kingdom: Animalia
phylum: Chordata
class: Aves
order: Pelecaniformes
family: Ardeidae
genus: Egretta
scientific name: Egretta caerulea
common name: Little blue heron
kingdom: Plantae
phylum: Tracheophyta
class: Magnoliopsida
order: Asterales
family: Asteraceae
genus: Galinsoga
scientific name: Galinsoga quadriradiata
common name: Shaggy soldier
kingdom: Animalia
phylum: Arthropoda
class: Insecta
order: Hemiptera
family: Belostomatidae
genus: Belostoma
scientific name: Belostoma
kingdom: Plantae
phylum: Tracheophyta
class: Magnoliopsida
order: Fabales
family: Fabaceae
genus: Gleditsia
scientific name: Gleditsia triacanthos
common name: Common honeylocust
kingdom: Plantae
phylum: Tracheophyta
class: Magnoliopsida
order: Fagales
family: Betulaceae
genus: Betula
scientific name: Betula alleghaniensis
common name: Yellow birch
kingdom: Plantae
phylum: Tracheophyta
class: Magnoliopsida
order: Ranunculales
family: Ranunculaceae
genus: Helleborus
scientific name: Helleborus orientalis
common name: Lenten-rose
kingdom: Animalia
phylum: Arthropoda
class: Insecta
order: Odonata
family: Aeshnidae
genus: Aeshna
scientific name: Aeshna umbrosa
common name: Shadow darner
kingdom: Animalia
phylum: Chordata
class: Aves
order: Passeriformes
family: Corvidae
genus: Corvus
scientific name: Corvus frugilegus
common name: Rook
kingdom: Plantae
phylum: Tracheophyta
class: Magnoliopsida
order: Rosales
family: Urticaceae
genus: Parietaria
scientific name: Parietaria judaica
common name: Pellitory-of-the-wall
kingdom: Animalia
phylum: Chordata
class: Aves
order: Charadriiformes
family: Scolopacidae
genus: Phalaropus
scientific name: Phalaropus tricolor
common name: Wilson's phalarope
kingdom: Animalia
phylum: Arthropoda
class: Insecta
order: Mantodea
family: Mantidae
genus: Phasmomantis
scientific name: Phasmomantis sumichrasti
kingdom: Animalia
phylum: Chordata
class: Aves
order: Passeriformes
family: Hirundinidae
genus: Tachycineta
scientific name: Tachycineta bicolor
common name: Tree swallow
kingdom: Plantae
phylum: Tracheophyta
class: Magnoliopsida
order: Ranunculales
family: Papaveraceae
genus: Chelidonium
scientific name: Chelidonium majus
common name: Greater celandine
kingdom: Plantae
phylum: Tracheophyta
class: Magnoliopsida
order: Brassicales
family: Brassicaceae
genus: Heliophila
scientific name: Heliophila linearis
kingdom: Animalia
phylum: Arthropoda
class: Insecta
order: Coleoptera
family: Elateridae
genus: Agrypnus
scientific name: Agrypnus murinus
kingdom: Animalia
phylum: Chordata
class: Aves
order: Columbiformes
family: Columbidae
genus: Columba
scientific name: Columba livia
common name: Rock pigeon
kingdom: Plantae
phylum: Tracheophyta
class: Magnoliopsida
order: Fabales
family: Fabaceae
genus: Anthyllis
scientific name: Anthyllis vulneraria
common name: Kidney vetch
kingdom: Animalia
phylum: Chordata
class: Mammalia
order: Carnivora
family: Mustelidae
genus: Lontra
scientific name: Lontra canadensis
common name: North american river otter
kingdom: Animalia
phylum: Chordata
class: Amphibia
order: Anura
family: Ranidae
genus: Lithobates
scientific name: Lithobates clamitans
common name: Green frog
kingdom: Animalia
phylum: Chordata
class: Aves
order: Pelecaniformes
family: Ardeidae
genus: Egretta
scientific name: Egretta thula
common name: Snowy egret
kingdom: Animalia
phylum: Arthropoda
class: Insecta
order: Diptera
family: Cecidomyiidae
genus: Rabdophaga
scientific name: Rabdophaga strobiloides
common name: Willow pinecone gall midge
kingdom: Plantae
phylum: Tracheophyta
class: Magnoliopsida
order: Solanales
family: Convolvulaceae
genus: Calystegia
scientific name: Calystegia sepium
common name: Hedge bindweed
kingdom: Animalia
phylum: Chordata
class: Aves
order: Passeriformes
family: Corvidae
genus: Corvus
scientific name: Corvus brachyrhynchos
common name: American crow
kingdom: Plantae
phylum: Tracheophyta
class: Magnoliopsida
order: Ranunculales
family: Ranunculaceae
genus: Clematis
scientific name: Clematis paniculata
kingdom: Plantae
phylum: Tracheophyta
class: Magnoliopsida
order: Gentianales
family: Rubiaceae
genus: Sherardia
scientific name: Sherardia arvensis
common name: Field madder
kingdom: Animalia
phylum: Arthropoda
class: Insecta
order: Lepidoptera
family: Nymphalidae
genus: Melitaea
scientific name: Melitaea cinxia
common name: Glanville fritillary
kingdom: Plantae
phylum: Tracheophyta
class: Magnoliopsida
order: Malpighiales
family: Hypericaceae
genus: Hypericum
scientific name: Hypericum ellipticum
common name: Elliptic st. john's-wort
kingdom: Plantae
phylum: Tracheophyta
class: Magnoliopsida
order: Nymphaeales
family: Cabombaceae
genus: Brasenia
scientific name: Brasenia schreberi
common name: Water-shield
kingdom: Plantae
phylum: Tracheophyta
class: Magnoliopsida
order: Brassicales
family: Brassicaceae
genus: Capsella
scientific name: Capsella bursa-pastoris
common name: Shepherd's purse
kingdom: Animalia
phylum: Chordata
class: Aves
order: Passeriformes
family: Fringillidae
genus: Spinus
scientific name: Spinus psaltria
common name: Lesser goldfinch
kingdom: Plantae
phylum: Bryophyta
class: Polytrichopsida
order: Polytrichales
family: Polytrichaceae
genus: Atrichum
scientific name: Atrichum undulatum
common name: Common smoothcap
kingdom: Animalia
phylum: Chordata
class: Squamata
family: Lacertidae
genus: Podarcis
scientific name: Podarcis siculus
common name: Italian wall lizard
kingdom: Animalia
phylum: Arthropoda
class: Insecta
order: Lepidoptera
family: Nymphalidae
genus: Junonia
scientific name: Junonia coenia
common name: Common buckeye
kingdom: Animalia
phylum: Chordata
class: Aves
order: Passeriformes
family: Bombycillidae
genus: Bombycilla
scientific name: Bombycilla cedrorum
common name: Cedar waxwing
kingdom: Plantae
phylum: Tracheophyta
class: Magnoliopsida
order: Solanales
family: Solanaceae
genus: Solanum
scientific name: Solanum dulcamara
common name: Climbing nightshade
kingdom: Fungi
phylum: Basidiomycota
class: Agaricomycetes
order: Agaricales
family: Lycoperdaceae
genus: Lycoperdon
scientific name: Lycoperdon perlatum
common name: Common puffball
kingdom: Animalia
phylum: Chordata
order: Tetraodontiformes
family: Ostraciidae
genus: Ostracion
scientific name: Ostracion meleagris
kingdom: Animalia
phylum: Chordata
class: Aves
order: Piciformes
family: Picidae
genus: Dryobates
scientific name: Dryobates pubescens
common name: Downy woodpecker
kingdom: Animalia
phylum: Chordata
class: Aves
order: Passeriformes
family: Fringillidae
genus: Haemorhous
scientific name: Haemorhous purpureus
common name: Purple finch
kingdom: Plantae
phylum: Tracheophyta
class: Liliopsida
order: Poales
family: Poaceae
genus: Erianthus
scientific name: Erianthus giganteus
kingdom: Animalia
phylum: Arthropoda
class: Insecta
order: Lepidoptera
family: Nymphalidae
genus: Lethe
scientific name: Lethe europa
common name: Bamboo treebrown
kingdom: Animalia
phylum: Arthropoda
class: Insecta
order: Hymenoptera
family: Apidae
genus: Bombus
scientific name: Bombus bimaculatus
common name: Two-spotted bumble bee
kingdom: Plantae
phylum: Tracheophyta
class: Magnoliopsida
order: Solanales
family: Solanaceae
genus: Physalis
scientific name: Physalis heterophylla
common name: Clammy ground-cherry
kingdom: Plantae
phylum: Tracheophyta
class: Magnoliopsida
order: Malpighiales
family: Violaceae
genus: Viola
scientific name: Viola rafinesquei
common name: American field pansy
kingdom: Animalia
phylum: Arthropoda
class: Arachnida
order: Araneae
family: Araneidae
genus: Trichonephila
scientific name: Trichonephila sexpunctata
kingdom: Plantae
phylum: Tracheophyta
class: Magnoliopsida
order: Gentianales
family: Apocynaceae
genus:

DIRECTIONS: Can you format the record lines as a Markdown table with the columns Row and Record line, starting with the line that contains "family: Belostomatidae" and going on through the line that contains "family: Betulaceae"? Include both of those lines, number the rows, leave out blank lines, and list no other lines.

RESULT BELOW:
| Row | Record line |
|---|---|
| 1 | family: Belostomatidae |
| 2 | genus: Belostoma |
| 3 | scientific name: Belostoma |
| 4 | kingdom: Plantae |
| 5 | phylum: Tracheophyta |
| 6 | class: Magnoliopsida |
| 7 | order: Fabales |
| 8 | family: Fabaceae |
| 9 | genus: Gleditsia |
| 10 | scientific name: Gleditsia triacanthos |
| 11 | common name: Common honeylocust |
| 12 | kingdom: Plantae |
| 13 | phylum: Tracheophyta |
| 14 | class: Magnoliopsida |
| 15 | order: Fagales |
| 16 | family: Betulaceae |